Though the POM results were the most significant discoveries made by the study, the research also showed that rates of carbon monoxide production are influenced by many of the same factors as are POM emissions. Again, airtight stoves seem to be far greater polluters than are their less efficient brethren. (We should also note, however, that though wood burners are not heavy producers of nitrous oxides, the higher temperatures that occurred in the fireplace insert did yield more of that particular pollutant than was produced by the more efficient stoves.)
We're not suggesting that you abandon your wood stove, nor is the EPA currently contemplating any specific restrictions on the production or use of such appliances. (In comparison, after a study in Sweden similar to our EPA's project yielded nearly identical results, wood burning was—as of November 1980—strictly limited in that country!) But we are suggesting that you operate your wood burner in ways that tend to reduce emissions!
The object of a clean stove-operating procedure is to maintain the highest combustion temperatures possible. You can help your stove accomplish this by using seasoned wood (and, specifically, by not burning green pine!) and keeping the draft at least partway open. (Ideally, this means sacrificing—at least for the time being—a smoldering all-night burn in return for cleaner air. The choice is yours.)
You can also reduce POM and CO emissions by burning smaller fires in your stove. Such an approach avoids the creation of oxygen-starved areas in the firebox ... spots in which heavy emissions tend to be produced. Furthermore, even though there are no conclusive results to date, there seems to be reason to believe that lined (with ceramic, soapstone, etc.) fireboxes maintain hotter combustion than do "bare" chambers.
A number of different companies and individuals have recognized the dangers of wood stove emissions, and are developing new products in an attempt to solve the problem.
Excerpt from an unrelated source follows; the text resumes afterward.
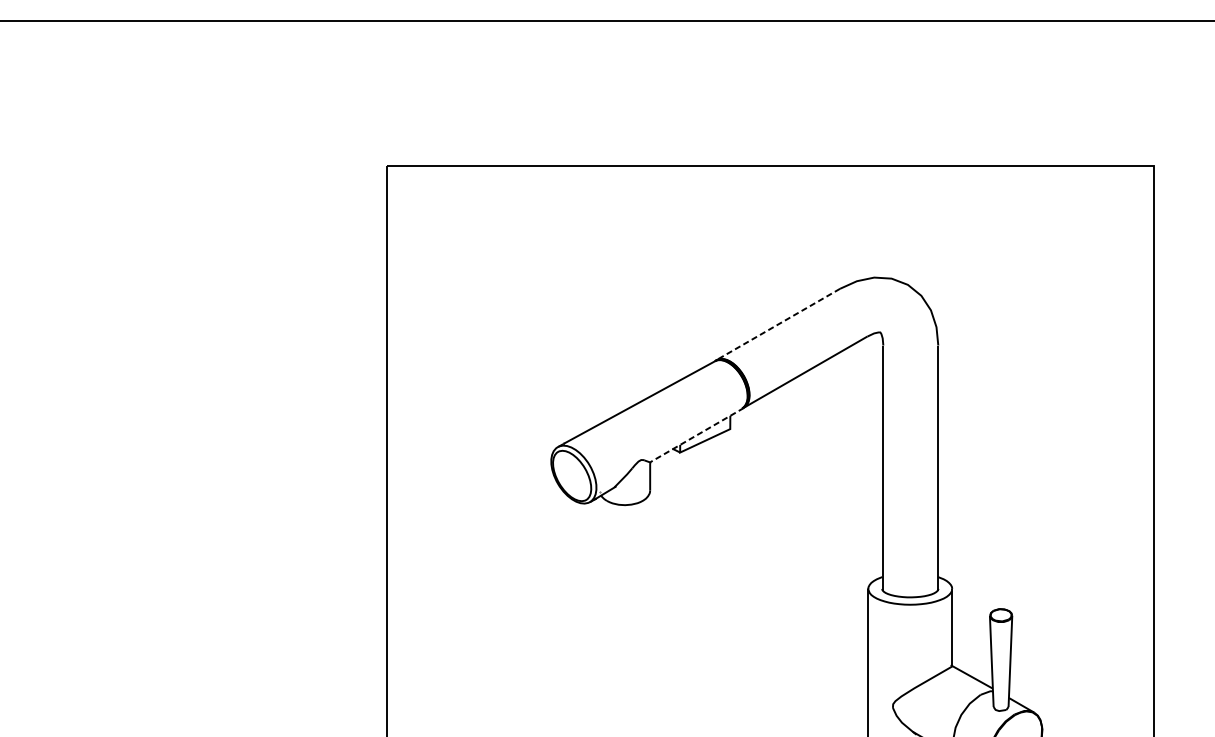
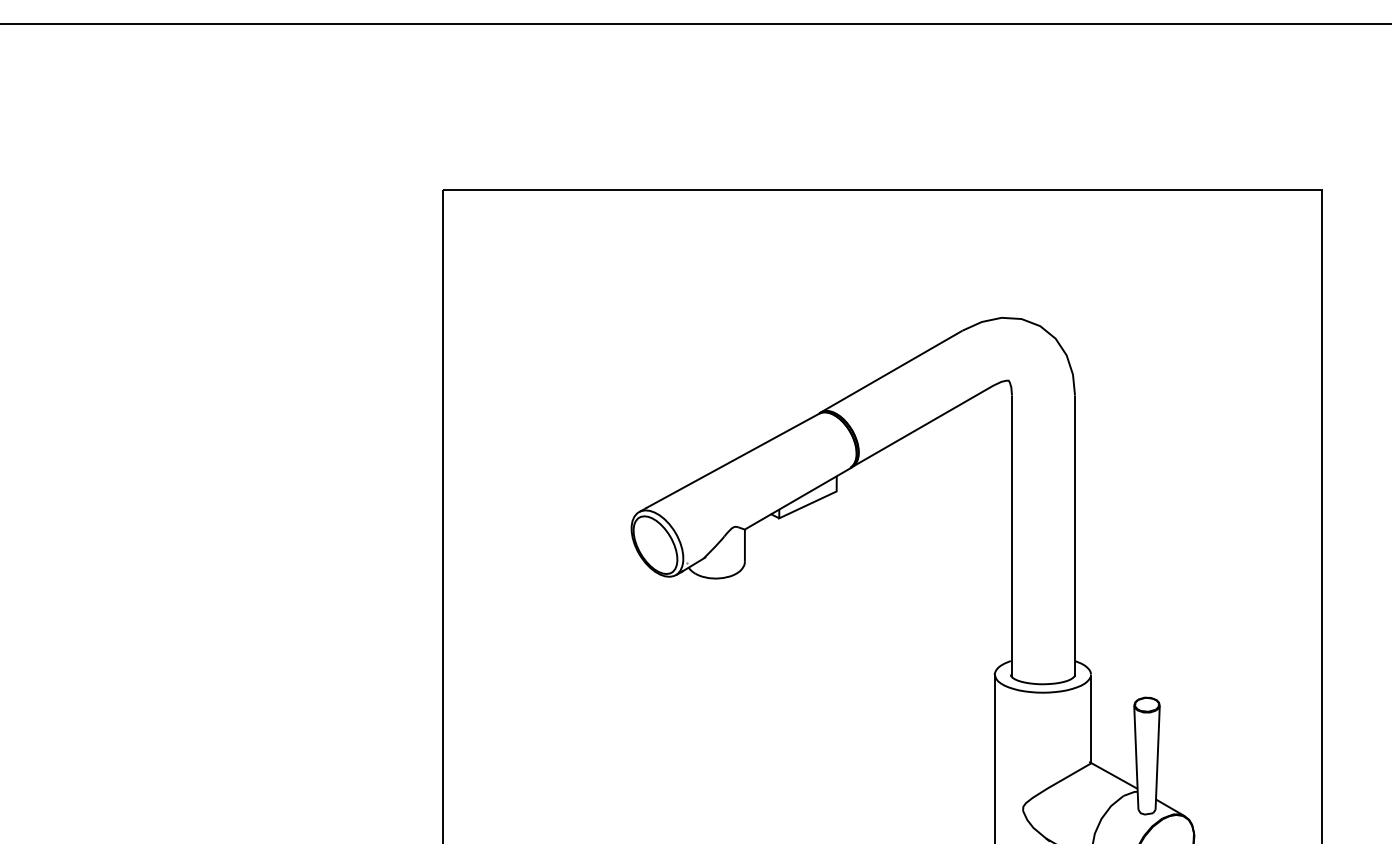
line: (778, 324) -> (891, 371), dashed -> solid
line: (696, 435) -> (798, 498), dashed -> solid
For example, the Corning Glass Works has introduced a catalytic converter—similar to the automotive devices, but with much larger passages to accommodate lower "exhaust" velocities and larger particles —that may help strip flue gases of pollutants while increasing overall stove efficiency. Corning has no retrofit devices available at this time, but Franklin Cast Products (a major importer of Taiwan-made stoves) does have two wood burners—which, at this writing, sell for about $1,000 apiece—equipped to use the Corning device as a wood stove catalytic converter.
Other research groups feel that the solution will involve moving away from current airtight stove designs. Jotul of Norway—while unwilling to divulge specific information about work being carried out under its $2,500,000 annual research budget—is rumored to be working on a wood gas (pyrolysis) stove. Still another possibility is to use high-temperature furnaces (such as Hampton Technology's Jetstream), that employ heat exchangers and storage systems. And, while MOTHER EARTH NEWS is keeping a watchful eye on the corporate solutions to our pollution problems, we're also keenly attentive to work being done by individuals (such as the development of Larry Dobson's sawdust stove, featured in MOTHER EARTH NEWS' Guide to Home Energy).
We're confident that there are solutions to the problem, and—in fact—MOTHER EARTH NEWS' research staff is busy working on a number of retrofit approaches to lessening emissions. What's more, we're doing our best to encourage others to apply their knowledge to the effort. And when the solutions do become available, you'll read about them here!